Sunday, February 11, 2007

Friday, February 09, 2007

Tas

Mijn schoudertas is bruin en geel; ik kocht hem op een zondagmiddag in een tassenwinkel aan Bedford Avenue in Brooklyn – de hipste straat van de hele wereld. Toen althans – het was nog voordat ik jou ontmoette, een jaar of twee daarvoor. Het was de gelukkigste dag van mijn leven, tot dan toe. De zon scheen en de tijd stond stil. Ik wilde nooit meer een andere, ook al vond jij het maar een versleten onding. Ik heb hem altijd bij me. De inhoud van de tas: gsm, paspoort, pen, notitieblokje, autopapieren, agenda, een pakje kauwgom.

Nadat ik allang per ambulance naar het ziekenhuis was vervoerd, werd hij pas gevonden. Een politieagent die bezig was met het sporenonderzoek zag hem naast het bankje staan waar ik die middag mijn boterhammen heb zitten eten. Nu staat hij weer vlak bij mij, op de grond, naast mijn bed. Mijn tas met al mijn spullen.
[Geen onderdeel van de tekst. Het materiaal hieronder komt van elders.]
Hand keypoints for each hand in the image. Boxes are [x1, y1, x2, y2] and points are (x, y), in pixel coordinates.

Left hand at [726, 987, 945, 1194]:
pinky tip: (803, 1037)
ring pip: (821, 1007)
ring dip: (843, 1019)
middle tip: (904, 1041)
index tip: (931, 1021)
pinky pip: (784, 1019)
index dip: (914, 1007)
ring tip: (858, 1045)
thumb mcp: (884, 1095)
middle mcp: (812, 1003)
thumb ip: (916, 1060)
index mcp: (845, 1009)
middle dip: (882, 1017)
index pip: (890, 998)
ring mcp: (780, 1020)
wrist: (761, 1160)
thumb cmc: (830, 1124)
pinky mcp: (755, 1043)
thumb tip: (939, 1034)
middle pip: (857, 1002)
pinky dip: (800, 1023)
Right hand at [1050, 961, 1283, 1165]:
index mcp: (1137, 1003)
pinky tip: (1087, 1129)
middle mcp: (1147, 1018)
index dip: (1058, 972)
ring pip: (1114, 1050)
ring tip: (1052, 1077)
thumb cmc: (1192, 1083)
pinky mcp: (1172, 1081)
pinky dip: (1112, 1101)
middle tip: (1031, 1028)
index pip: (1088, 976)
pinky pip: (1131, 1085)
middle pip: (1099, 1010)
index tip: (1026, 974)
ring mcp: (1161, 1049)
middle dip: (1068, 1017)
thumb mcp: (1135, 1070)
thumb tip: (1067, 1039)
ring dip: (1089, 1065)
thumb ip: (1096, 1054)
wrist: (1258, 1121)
Mijn naam.

Jij kwam sneller dan ik dacht en toen je me zag, hield je je vast aan mijn bed. Alsof je anders misschien niet zou blijven staan, hield je je handen om het ijzer geklemd. Ik moet er vreselijk uit hebben gezien; zo lang lag ik nog niet op de kamer, een halve dag hooguit. Je ogen bleven op mij gericht. Eerlijk gezegd zag jij er ook niet geweldig uit, het tegenovergestelde van hoe ik je ken. Lijkbleek, bang, je haar in de war, zoals het zit als je door een storm gefietst bent. Je raakte mijn hand voorzichtig aan, bang voor hoe het zou voelen misschien. En je praatte tegen me, zo zacht dat ik je nauwelijks kon verstaan. Het bleef een monoloog.

De doktor lichtte je in. Je luisterde aandachtig. De gang was wit en donker tegelijk. Aan de muren hingen sterretjes en lichtjes. Je bleef geconcentreerd, want je wilde alles onthouden wat hij je vertelde. Je vroeg om een second opinion, omdat dat het enige was dat je kon doen. Hoeveel films hebben we niet samen bekeken waar de tweede kans van een verliezer een winnaar maakt? Een andere dokter kwam en ging. Jij belde mensen. Steeds weer stond je bij me en pakte je mijn hand.

De doktoren verschilden niet van mening en de dagen gingen voorbij. Het werd drukker op mijn kamer – familie, vrienden – en daarna werd het leeg. Zelfs jij was er niet, soms.

Op de grond mijn tas. Mijn agenda. Woensdagochtend 11:00 uur afspraak fysiotherapeut. Vrijdag 20:00 uur theater. Zaterdag, zoals altijd, tennis. Over twee weken vakantie. Met grote letters. VRIJ. VRIJ. VRIJ. Mijn gsm. De batterij zo goed als leeg. Twee sms’jes ontvangen, 9 oproepen gemist. Bijna allemaal van jou, die dag. Mijn paspoort verloopt op 7 november 2009. In het notitieblok lijstjes. Boodschappen. To do week 49. Verlanglijstje. Een paar boektitels. Hij staat naast mijn bed. Je hebt hem nog niet aangeraakt. Het is immers míjn tas. Ik kocht hem op een zondagmiddag in Bedford Avenue, een hele tijd geleden. Het was de gelukkigste dag van mijn leven. De zon scheen en de tijd stond stil.